Let's add a timer to see how using 2 threads instead of one helped:

use std::sync::atomic::AtomicUsize;

fn is_prime(n: u32) -> bool {
    (2 ..= n/2).all(|i| n % i != 0 )
 }

fn main() {
    const MAX: u32 = 200_000;
    static COUNTER: AtomicUsize = AtomicUsize::new(0);
    let now = std::time::Instant::now();
    let t1 = std::thread::spawn(|| {
        COUNTER.fetch_add(
            (2 .. MAX/2).filter(|n| is_prime(*n)).count(), 
            std::sync::atomic::Ordering::Relaxed
        );
    });
    let t2 = std::thread::spawn(|| {
        COUNTER.fetch_add(
            (MAX/2 .. MAX).filter(|n| is_prime(*n)).count(), 
            std::sync::atomic::Ordering::Relaxed
        );
    });
    t1.join();
    t2.join();
    let duration = now.elapsed();
    println!("Found {} prime numbers in the range 2..{MAX}", COUNTER.load(std::sync::atomic::Ordering::Relaxed));
    println!("Execution took {} seconds", duration.as_secs_f32());
 }

The output shows:

Execution took 0.7973312 seconds

Compared with 1.086 seconds in the first version, we've sped things up. Not quite by a linear amount, but better.

Using Lots of Threads

Still live-coding.

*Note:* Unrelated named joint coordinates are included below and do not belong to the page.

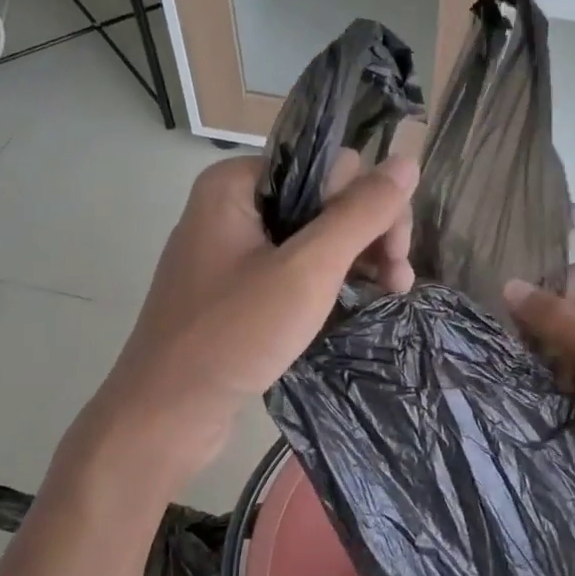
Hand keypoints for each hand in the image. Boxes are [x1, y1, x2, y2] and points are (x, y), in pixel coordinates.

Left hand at [82, 152, 417, 488]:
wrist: (166, 414)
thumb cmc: (233, 334)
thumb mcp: (307, 270)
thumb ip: (359, 214)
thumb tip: (408, 161)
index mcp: (236, 183)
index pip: (326, 167)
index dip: (368, 202)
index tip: (394, 251)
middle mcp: (232, 207)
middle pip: (322, 200)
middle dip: (367, 234)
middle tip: (397, 279)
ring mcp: (232, 251)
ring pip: (312, 237)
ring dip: (356, 259)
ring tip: (391, 293)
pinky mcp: (236, 290)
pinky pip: (293, 269)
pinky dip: (328, 282)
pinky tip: (358, 303)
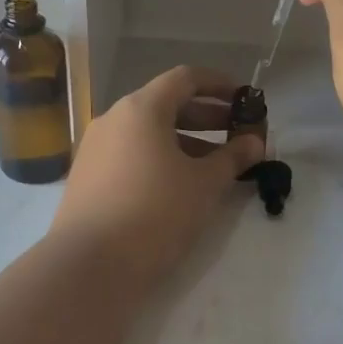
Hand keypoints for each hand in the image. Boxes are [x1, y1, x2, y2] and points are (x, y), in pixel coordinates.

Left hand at [48, 66, 263, 286]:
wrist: (90, 265)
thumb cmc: (155, 213)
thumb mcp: (204, 185)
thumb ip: (232, 158)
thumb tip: (255, 143)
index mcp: (141, 109)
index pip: (185, 79)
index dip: (219, 85)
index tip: (245, 99)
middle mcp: (113, 119)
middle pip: (166, 104)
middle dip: (206, 117)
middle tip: (238, 134)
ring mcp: (95, 148)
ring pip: (148, 133)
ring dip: (185, 141)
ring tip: (215, 165)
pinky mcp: (87, 177)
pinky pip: (131, 154)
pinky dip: (160, 158)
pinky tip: (179, 185)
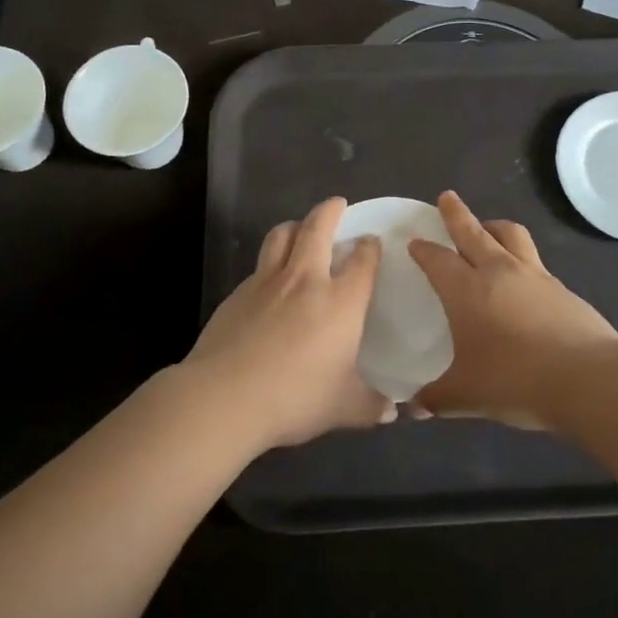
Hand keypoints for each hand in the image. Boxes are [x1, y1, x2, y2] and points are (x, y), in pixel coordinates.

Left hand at [184, 197, 389, 449]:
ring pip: (281, 236)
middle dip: (330, 211)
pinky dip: (270, 261)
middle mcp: (306, 280)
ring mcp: (267, 282)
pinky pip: (259, 265)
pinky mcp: (237, 293)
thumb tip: (393, 412)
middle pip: (317, 228)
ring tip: (300, 229)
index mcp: (341, 301)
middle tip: (337, 204)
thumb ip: (371, 406)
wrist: (224, 397)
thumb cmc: (295, 398)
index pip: (362, 260)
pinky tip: (270, 281)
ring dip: (295, 226)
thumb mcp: (343, 408)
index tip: (371, 242)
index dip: (370, 247)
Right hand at [407, 191, 617, 430]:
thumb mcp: (467, 396)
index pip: (438, 260)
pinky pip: (534, 260)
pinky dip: (520, 256)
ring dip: (493, 226)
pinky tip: (521, 276)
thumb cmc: (517, 381)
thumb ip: (437, 398)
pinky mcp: (561, 287)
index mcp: (467, 291)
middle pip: (473, 231)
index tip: (415, 241)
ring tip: (487, 227)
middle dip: (456, 213)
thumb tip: (411, 408)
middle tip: (447, 197)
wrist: (589, 379)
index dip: (424, 249)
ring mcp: (534, 276)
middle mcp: (499, 272)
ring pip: (510, 235)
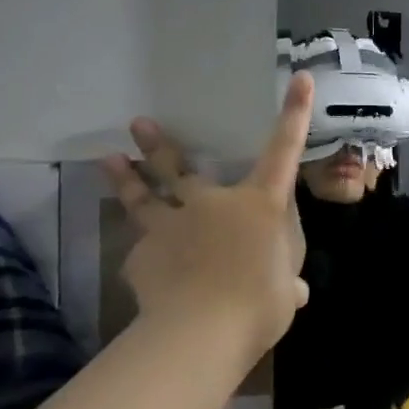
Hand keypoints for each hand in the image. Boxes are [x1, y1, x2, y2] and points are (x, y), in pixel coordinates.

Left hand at [102, 74, 314, 364]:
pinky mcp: (142, 255)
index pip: (283, 152)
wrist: (202, 330)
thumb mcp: (286, 294)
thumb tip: (293, 291)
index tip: (299, 78)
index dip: (294, 114)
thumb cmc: (260, 303)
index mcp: (258, 205)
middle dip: (159, 145)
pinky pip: (144, 252)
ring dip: (126, 178)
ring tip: (109, 160)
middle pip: (181, 169)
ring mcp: (171, 226)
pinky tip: (146, 269)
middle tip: (137, 123)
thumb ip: (287, 284)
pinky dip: (147, 256)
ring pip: (144, 198)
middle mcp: (213, 204)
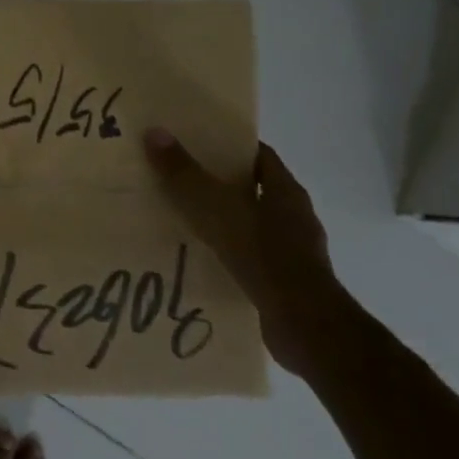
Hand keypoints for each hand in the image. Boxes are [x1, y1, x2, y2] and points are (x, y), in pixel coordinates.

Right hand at [143, 131, 348, 376]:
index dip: (230, 147)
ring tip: (181, 220)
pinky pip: (250, 258)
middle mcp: (294, 217)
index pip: (259, 156)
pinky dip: (227, 255)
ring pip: (250, 225)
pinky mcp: (284, 283)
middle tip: (179, 179)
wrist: (304, 325)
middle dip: (219, 184)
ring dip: (222, 222)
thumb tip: (154, 132)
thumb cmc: (263, 255)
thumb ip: (184, 174)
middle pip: (253, 190)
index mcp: (286, 191)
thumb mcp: (216, 209)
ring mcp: (293, 252)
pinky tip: (199, 259)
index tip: (196, 143)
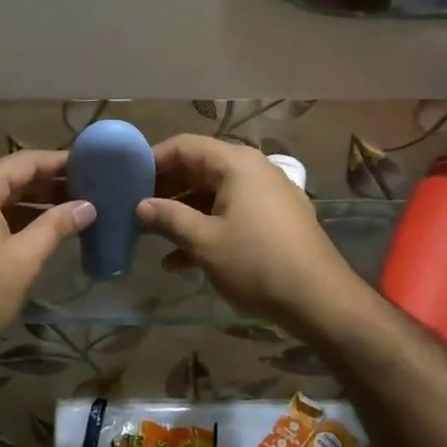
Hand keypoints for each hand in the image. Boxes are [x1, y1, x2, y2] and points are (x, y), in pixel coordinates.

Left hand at [0, 150, 94, 366]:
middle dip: (46, 184)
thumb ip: (57, 226)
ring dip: (30, 204)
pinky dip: (11, 220)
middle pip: (7, 179)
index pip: (22, 162)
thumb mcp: (24, 259)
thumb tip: (88, 206)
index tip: (89, 164)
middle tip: (86, 188)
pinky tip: (38, 230)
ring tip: (70, 209)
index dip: (57, 162)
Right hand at [137, 134, 358, 330]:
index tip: (125, 181)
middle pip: (198, 169)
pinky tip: (179, 262)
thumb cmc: (257, 263)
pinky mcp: (273, 222)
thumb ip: (168, 218)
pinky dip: (205, 230)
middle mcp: (253, 171)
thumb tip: (140, 206)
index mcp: (236, 164)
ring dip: (181, 214)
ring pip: (212, 195)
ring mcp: (266, 196)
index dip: (152, 160)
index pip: (184, 146)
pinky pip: (230, 215)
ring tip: (150, 236)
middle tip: (133, 209)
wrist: (320, 300)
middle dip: (165, 190)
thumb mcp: (204, 242)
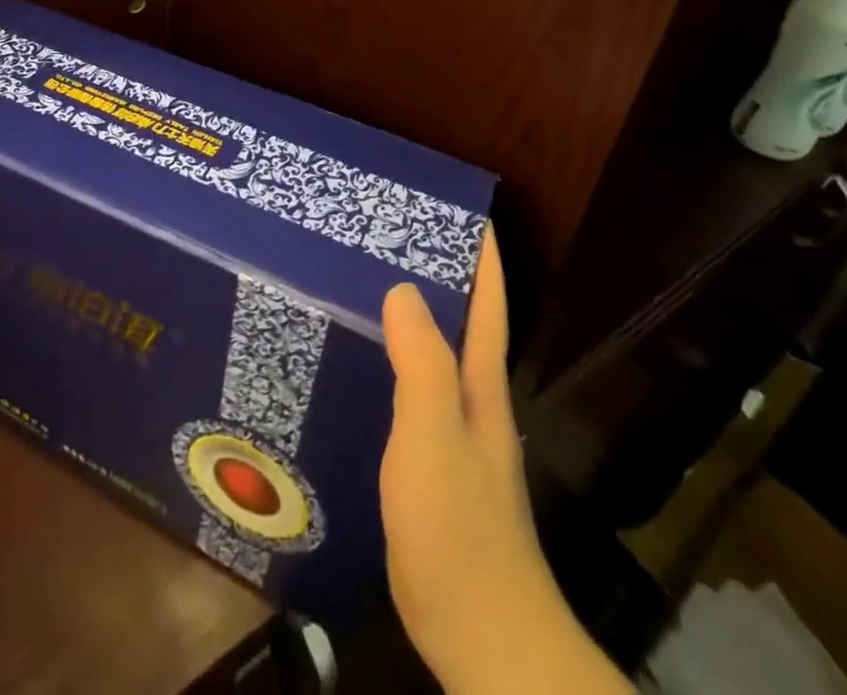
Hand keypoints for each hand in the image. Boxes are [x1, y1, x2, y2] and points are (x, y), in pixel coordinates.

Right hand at [381, 225, 627, 693]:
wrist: (480, 634)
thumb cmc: (457, 526)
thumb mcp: (433, 436)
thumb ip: (422, 364)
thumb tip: (404, 288)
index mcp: (479, 386)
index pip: (487, 306)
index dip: (482, 258)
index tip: (463, 212)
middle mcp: (471, 402)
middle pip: (461, 323)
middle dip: (438, 273)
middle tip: (388, 234)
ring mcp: (453, 437)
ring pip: (434, 355)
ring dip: (412, 316)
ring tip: (364, 282)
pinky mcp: (429, 467)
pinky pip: (411, 391)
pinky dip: (392, 361)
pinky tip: (359, 361)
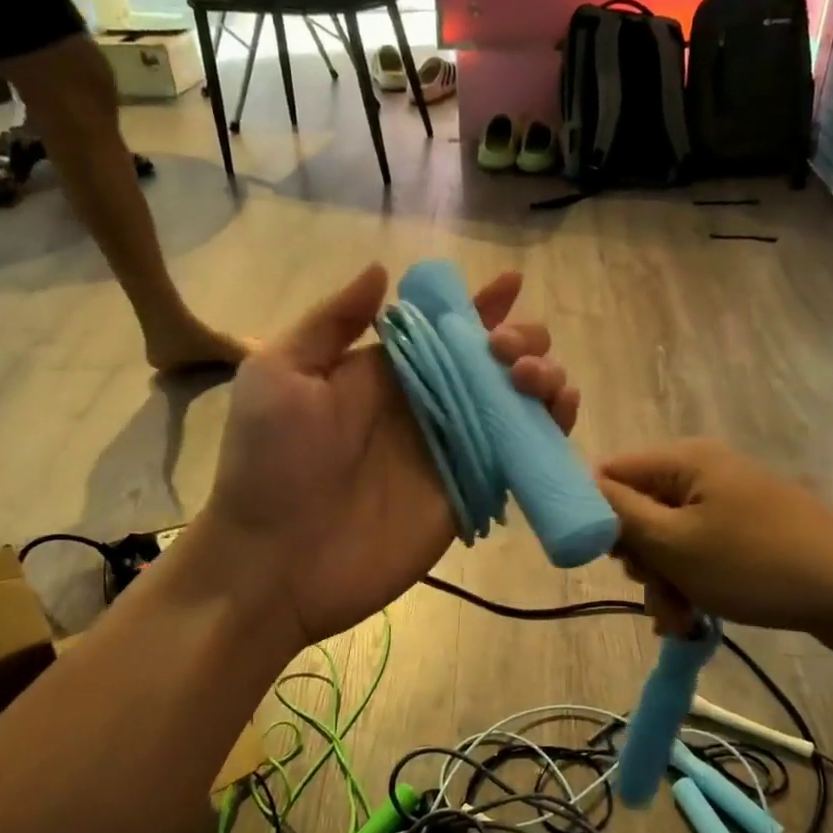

This version is here

Let's transform our code to use lots of threads:

use std::sync::atomic::AtomicUsize;

fn is_prime(n: u32) -> bool {
    (2 ..= n/2).all(|i| n % i != 0 )
 }

fn main() {
    const MAX: u32 = 200_000;
    const N_THREADS: u32 = 8;

    static COUNTER: AtomicUsize = AtomicUsize::new(0);

    // Hold thread handles
    let mut threads = Vec::with_capacity(N_THREADS as usize);

    // Generate all the numbers we want to check
    let group = MAX / N_THREADS;

    let now = std::time::Instant::now();

    for i in 0 .. N_THREADS {
        let counter = i;
        threads.push(std::thread::spawn(move || {
            let range = u32::max(2, counter*group) .. (i+1)*group;
            COUNTER.fetch_add(
                range.filter(|n| is_prime(*n)).count(),
                std::sync::atomic::Ordering::Relaxed
            );
        }));
    }

    for thread in threads {
        let _ = thread.join();
    }
    
    let duration = now.elapsed();
    println!("Found {} prime numbers in the range 2..{MAX}", COUNTER.load(std::sync::atomic::Ordering::Relaxed));
    println!("Execution took {} seconds", duration.as_secs_f32());
 }
  • We've made a vector for thread handles.
  • We calculate the group size.
  • We count through N_THREADS and spawn a thread, using the counter to calculate a range.
    • Notice that we're using u32::max to ensure that we don't count 0..1
  • We join all the threads.

cargo run --release now shows:

Found 17984 prime numbers in the range 2..200000
Execution took 0.272477 seconds

That's a good speed-up, at the expense of slightly messy code.